The difficulty we face is that the School Standards and Framework Bill will not be in place until the admissions round starting in the school year 2000. As I have said, we feel that action needs to be taken before then to ensure that parents in LEA areas such as Hertfordshire no longer have to go through the grief and difficulty that they encounter now. In many parts of the country, we have inherited from the previous Administration admissions procedures that may suit certain schools but do not suit many parents. We have to overcome those difficulties in a way that is sensitive to local requirements. Above all, we must do so in a way that puts the interests of parents and their children first.
I believe that, by giving urgent attention to using our powers under section 430 of the 1996 Act, we will be able to act positively to assist parents in Hertfordshire who, as my hon. Friend the Member for Watford pointed out, all too often feel vulnerable to, and let down by, the admissions arrangements now in place.

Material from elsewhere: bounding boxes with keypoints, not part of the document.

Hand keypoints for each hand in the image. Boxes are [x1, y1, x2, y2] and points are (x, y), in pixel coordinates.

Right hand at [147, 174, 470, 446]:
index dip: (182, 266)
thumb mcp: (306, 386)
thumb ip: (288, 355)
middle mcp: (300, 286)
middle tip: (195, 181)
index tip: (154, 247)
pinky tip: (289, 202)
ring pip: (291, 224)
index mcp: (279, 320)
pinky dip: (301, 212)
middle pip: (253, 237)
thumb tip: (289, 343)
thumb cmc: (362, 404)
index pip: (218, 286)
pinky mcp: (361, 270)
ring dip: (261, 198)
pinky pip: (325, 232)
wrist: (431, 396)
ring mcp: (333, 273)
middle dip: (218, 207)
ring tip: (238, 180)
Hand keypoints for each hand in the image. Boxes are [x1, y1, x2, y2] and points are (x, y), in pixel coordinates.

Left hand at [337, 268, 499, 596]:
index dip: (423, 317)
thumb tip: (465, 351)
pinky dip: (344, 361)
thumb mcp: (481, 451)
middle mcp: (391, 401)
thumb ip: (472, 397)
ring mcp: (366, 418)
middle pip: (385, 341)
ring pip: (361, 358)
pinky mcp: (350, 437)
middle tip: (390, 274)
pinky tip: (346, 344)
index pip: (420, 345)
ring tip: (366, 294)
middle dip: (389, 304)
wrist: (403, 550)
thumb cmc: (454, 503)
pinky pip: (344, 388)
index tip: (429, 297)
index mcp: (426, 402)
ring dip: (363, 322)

If we move with urgency, and with all due speed, I am confident that we shall be able to consult all those interested parties and to ensure that we have in place an imposed system, if that is necessary, which will put the interests of parents and of children first.

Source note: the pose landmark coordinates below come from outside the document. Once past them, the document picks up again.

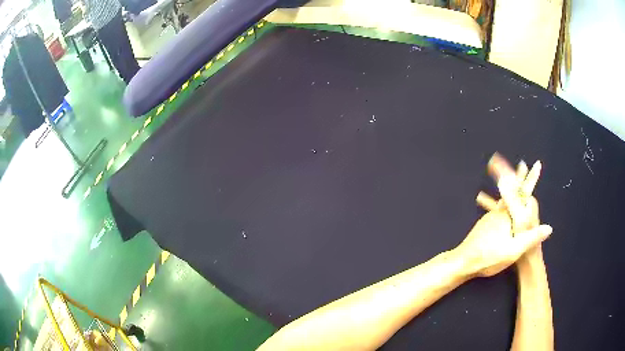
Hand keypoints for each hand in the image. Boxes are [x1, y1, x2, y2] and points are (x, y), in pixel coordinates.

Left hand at [455, 154, 551, 276]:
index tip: (535, 164)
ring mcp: (490, 217)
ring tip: (515, 184)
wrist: (461, 262)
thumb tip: (549, 227)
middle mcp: (499, 212)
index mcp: (508, 215)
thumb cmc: (488, 257)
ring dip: (512, 190)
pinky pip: (498, 210)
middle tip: (522, 164)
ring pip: (505, 200)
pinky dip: (504, 204)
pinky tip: (503, 209)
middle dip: (520, 178)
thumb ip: (531, 238)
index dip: (531, 179)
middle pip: (513, 191)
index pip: (523, 192)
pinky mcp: (485, 225)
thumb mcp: (513, 251)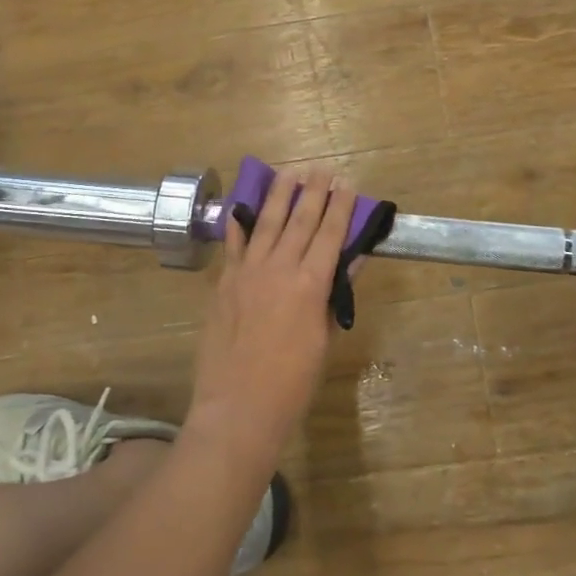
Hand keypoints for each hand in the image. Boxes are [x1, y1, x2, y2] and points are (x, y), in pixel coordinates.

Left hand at [185, 166, 356, 472]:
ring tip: (289, 173)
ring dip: (279, 195)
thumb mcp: (324, 339)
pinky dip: (239, 224)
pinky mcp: (224, 284)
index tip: (347, 184)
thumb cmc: (292, 382)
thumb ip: (334, 296)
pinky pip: (234, 246)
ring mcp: (247, 273)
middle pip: (299, 220)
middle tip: (322, 169)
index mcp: (310, 284)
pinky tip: (242, 206)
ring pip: (266, 224)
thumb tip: (351, 262)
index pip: (329, 234)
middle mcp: (278, 269)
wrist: (238, 407)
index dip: (340, 207)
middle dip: (313, 192)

This is an important issue for parents, teachers and children in the Hertfordshire area. The attendance of so many hon. Members, and of my hon. Friends representing constituencies in Hertfordshire, shows that that is so. I hope that tonight I have been able to offer some reassurance to my hon. Friends and their constituents. The Government do take their concerns seriously and we will act to ensure a fair admissions policy, which meets the needs of parents, children and schools in Hertfordshire and throughout the country.
Question put and agreed to.
Adjourned accordingly at five minutes to Eleven o' clock.